Talvez tenha começado no livro do García Márquez, escancarando esta cegueira humana que só tem cura na velhice, para que os condenados consigam enxergar o passado claramente e ver como jogaram bons tempos no lixo do mundo.
Lembrei de São Paulo, uma cidade que eu considero praticamente insuportável com o seu trânsito, suas filas enormes, seus lugares lotados e apertados de gente, seu fedor de esgoto e escapamento impregnado nas ruas, nas casas e dentro da gente.
Talvez por isso eu tenha feito amizade com um casal de idosos na praia. Porque com os velhos eu consigo conversar sobre o tempo, a época das frutas, as cores do dia, as técnicas para crescer as plantas, os gostos das comidas, os barulhos dos bichos e outras coisas que não interessam mais a ninguém, porque são bobas.
Também lembrei das conversas com meus pais, tão deliciosamente leves e cheias de vida, e tantas vezes cheias de arrependimento pelo tempo que se perdeu com "Coisas tão idiotas, meu Deus!

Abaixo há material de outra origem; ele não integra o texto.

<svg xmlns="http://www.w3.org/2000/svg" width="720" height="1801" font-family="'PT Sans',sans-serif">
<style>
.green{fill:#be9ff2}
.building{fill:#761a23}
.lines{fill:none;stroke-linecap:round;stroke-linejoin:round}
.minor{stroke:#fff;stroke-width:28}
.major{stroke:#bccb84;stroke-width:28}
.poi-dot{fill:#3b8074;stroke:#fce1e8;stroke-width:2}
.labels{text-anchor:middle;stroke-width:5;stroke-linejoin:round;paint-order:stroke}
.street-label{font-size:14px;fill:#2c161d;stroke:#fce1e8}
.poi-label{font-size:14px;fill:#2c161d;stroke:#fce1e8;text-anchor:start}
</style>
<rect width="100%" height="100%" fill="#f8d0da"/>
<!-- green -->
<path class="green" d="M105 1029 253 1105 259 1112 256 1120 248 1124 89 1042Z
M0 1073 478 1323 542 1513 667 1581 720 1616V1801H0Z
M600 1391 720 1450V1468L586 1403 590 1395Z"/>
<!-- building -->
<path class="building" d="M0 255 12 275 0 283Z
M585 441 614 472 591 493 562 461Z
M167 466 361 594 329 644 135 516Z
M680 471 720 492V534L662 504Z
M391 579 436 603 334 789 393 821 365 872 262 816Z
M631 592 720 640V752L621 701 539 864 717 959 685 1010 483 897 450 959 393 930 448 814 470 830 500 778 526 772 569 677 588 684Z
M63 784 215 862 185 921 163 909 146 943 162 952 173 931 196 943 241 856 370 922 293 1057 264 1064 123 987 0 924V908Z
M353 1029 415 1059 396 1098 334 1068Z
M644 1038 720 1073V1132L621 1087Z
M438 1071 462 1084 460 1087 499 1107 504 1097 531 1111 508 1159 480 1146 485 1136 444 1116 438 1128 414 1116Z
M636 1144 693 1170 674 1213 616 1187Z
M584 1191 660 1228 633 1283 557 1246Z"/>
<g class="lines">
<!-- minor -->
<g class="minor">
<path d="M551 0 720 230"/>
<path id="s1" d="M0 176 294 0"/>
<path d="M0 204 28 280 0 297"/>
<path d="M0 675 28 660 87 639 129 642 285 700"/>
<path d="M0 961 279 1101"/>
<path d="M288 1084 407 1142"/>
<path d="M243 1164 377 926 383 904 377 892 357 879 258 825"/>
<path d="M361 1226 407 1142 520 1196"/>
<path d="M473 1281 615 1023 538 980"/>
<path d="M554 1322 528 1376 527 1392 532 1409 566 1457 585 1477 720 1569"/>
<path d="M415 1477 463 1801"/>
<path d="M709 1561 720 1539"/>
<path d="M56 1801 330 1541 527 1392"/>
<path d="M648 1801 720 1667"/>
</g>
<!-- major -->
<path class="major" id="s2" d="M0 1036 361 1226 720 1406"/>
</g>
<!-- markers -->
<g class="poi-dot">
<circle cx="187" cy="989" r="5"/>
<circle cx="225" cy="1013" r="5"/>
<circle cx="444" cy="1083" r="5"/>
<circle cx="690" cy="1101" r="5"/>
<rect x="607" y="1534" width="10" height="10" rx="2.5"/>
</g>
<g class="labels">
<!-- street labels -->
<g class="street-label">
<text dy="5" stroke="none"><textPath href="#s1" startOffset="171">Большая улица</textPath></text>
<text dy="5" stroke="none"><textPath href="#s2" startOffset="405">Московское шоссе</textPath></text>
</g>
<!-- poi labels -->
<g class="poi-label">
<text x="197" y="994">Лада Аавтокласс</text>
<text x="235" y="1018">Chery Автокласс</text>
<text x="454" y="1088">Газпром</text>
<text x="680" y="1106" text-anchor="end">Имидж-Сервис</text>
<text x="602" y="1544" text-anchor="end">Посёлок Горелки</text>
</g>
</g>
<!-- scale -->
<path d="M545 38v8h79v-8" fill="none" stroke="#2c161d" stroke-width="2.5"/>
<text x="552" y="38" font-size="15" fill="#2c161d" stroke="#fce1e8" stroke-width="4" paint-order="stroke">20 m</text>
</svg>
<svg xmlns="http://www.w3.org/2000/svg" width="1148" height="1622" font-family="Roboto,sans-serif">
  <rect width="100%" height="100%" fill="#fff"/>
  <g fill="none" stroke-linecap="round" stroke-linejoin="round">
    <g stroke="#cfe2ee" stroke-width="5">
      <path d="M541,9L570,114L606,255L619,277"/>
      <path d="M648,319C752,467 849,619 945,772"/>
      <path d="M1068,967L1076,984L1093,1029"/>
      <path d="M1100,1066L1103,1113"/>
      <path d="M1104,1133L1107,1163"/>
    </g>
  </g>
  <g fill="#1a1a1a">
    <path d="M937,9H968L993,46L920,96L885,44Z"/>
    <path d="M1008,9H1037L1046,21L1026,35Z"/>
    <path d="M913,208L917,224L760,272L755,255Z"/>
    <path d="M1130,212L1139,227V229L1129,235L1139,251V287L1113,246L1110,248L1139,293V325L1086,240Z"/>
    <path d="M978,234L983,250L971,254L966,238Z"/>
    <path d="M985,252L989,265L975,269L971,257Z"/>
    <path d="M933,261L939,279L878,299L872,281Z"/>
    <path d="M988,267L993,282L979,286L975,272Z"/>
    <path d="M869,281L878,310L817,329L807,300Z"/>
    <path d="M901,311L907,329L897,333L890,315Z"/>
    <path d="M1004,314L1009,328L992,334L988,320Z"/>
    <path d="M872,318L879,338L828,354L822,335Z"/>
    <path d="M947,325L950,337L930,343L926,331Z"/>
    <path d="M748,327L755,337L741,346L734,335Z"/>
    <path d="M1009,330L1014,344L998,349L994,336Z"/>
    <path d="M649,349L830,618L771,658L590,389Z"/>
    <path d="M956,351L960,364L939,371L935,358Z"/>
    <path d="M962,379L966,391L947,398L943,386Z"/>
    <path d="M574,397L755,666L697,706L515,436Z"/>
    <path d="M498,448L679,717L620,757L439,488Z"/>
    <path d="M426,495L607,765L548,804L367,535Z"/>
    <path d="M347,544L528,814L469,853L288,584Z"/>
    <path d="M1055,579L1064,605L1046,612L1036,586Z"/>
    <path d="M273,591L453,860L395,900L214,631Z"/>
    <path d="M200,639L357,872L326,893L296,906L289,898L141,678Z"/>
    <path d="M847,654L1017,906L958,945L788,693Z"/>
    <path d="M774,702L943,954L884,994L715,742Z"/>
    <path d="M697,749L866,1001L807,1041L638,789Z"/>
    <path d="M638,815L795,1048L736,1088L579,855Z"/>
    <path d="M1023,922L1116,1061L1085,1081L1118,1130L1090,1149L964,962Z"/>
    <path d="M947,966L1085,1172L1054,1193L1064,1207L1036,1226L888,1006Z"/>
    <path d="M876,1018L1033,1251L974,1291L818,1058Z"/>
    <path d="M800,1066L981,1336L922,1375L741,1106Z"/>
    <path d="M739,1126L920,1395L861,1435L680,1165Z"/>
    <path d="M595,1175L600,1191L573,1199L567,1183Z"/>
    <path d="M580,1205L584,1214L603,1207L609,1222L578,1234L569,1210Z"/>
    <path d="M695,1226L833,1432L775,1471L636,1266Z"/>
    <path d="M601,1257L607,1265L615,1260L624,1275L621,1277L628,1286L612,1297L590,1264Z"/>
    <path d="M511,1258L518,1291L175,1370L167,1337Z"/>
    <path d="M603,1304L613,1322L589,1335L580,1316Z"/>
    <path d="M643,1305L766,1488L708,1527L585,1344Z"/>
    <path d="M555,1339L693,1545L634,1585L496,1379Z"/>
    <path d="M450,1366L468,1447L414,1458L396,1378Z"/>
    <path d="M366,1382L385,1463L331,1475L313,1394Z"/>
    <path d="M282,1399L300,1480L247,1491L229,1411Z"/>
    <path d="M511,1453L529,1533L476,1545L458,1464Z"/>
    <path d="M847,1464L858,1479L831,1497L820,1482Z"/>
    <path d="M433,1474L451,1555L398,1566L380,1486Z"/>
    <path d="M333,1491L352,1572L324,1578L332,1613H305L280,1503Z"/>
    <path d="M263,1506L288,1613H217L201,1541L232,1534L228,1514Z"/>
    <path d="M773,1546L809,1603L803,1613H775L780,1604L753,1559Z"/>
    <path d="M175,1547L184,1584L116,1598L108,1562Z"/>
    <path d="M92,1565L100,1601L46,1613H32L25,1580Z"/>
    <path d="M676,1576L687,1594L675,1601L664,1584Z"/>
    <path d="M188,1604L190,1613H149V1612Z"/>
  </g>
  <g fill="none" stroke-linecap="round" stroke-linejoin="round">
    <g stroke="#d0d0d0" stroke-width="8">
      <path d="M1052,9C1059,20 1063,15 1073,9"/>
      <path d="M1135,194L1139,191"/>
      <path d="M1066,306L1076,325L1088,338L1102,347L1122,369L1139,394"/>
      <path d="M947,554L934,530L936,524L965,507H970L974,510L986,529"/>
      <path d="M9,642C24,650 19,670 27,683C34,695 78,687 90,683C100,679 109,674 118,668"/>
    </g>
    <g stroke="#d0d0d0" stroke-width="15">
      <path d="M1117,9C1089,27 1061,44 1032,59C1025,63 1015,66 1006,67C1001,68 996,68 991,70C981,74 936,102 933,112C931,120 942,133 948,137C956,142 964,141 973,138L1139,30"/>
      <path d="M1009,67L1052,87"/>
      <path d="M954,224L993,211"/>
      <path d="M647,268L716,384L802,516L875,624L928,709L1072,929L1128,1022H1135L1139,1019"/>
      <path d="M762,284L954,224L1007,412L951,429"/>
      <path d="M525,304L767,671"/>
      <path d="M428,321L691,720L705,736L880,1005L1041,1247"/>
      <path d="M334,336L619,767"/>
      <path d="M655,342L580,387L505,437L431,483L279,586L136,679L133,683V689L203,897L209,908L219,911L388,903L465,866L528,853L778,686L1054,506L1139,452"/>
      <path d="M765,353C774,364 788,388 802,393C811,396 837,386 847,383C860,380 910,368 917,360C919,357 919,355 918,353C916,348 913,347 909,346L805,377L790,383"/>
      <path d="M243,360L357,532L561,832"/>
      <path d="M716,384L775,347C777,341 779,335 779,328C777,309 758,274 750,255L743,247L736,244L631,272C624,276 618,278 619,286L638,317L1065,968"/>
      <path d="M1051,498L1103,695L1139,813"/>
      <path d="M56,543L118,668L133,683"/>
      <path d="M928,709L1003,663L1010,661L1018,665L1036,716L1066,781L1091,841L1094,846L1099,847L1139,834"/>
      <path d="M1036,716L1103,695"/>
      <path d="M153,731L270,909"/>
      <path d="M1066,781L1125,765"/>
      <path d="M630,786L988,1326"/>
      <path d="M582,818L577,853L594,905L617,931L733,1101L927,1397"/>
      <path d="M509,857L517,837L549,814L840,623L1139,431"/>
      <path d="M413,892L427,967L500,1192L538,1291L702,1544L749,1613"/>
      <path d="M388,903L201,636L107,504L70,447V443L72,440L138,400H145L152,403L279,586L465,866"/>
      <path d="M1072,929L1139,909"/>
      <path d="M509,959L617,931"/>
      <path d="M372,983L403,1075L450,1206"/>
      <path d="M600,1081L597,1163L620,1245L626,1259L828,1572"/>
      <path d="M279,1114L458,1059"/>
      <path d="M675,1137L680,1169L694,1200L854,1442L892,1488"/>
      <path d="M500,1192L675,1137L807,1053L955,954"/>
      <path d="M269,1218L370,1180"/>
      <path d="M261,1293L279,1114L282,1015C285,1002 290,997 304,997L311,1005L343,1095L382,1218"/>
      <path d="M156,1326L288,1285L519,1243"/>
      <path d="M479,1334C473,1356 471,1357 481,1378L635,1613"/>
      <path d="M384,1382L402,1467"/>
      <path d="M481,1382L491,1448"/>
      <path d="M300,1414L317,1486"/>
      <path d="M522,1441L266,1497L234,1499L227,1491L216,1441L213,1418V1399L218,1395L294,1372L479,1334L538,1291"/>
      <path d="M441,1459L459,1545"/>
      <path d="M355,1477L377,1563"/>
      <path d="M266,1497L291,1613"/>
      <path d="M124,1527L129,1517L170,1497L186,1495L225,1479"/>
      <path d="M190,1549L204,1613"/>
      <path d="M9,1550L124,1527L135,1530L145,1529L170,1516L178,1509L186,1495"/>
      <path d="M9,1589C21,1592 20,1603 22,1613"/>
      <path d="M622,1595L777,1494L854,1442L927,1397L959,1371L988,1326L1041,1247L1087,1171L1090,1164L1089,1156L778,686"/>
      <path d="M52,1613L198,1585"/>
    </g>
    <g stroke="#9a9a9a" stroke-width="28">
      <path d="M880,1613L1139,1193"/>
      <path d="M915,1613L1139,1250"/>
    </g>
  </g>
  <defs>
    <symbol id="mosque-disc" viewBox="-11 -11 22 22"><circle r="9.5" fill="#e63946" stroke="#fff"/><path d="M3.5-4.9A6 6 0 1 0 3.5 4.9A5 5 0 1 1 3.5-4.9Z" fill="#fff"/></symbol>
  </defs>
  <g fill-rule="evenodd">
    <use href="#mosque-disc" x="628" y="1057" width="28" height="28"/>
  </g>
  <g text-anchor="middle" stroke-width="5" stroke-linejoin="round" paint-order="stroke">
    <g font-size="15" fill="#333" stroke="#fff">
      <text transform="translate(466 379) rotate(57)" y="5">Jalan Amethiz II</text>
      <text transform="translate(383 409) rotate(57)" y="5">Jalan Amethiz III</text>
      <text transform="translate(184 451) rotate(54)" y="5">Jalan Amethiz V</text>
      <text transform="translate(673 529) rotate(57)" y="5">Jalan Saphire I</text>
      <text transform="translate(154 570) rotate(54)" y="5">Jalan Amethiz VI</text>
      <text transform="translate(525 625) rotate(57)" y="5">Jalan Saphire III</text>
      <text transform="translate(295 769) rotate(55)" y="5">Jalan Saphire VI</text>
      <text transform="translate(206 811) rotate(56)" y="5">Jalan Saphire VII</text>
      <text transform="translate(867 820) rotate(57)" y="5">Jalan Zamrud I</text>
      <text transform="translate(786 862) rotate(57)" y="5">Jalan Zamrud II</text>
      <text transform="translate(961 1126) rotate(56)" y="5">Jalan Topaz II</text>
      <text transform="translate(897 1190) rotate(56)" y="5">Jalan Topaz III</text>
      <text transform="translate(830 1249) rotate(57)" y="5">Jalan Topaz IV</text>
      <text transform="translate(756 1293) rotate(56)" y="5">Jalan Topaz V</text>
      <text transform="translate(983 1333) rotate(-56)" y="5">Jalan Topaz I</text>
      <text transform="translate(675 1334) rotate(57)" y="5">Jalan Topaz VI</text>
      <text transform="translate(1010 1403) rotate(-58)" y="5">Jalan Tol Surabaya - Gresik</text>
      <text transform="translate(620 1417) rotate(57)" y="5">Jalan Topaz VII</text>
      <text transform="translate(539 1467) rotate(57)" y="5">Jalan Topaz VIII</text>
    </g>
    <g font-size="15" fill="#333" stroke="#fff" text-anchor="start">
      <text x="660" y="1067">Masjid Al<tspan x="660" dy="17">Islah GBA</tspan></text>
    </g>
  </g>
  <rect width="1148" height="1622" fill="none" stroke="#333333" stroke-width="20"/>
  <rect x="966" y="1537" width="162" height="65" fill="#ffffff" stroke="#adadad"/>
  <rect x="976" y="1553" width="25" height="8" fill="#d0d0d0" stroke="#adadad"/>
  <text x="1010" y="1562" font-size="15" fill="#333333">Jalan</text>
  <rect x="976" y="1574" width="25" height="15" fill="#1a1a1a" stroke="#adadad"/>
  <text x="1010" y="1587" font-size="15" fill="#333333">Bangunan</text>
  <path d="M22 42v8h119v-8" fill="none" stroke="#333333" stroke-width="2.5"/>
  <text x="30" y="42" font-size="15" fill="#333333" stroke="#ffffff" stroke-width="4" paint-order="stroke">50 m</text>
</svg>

E eu não conseguia ver".
Acho impressioante que ainda hoje, mesmo com tanta informação, as pessoas ainda desconheçam a obersevação do próprio futuro no rosto e nas palavras de quem já passou por estes mesmos caminhos. Estamos todos indo exatamente para o mesmo lugar, mas ninguém percebe.
E quanto mais internet, livros, programas de TV, filmes e acessórios tecnológicos, mais ignorantes tornam-se os ocupados, sem tempo para viver, estressados porque precisam correr atrás de alguma coisa que, talvez, nem alcancem, porque morrem de cansaço na praia.
Eu não quero morrer na praia. Quero visitar a praia enquanto estiver viva. E isso hoje me deu uma sensação enorme de solidão.